TASK TO CARRY OUT
Rewrite the stretch of material from the line containing "pose: elev=0.4 azim=35.6 roll=241.7 dist=1.23" through the line containing "Dot at: (275, 191)", putting "distance" wherever "dist" appears and leaving everything else unchanged.

--- DATA TO PROCESS ---

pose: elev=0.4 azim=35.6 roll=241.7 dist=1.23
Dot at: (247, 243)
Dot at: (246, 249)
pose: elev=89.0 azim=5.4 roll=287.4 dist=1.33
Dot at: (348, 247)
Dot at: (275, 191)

---
--- DATA TO PROCESS ---

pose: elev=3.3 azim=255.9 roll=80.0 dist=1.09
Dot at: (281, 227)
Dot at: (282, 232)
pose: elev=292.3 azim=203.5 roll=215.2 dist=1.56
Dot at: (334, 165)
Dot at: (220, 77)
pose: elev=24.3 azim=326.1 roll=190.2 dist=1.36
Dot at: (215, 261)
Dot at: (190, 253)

---
--- DATA TO PROCESS ---

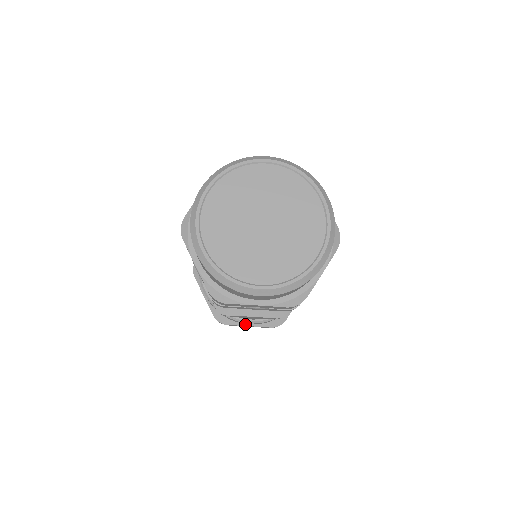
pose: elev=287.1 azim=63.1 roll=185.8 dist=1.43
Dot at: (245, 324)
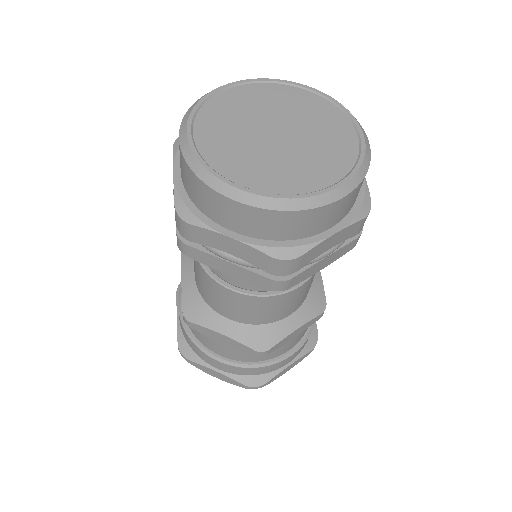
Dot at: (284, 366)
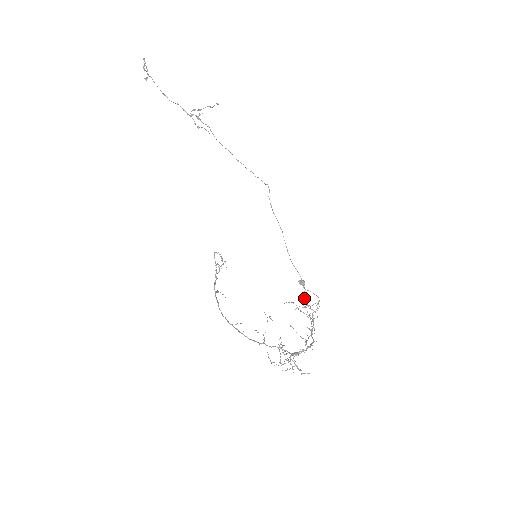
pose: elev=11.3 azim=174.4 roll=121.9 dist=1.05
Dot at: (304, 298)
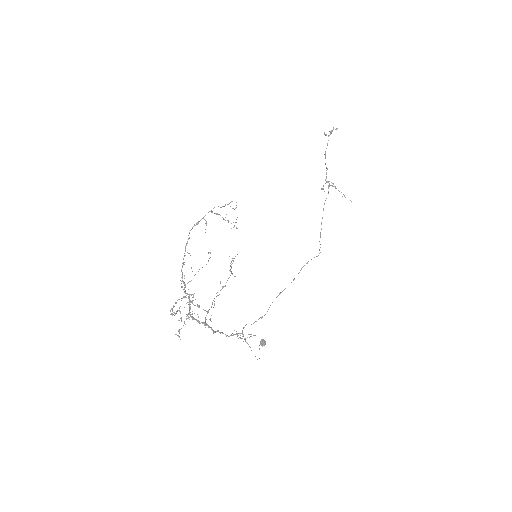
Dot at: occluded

---

REPLY
pose: elev=0.4 azim=35.6 roll=241.7 distance=1.23
Dot at: (247, 243)
Dot at: (246, 249)
pose: elev=89.0 azim=5.4 roll=287.4 distance=1.33
Dot at: (348, 247)
Dot at: (275, 191)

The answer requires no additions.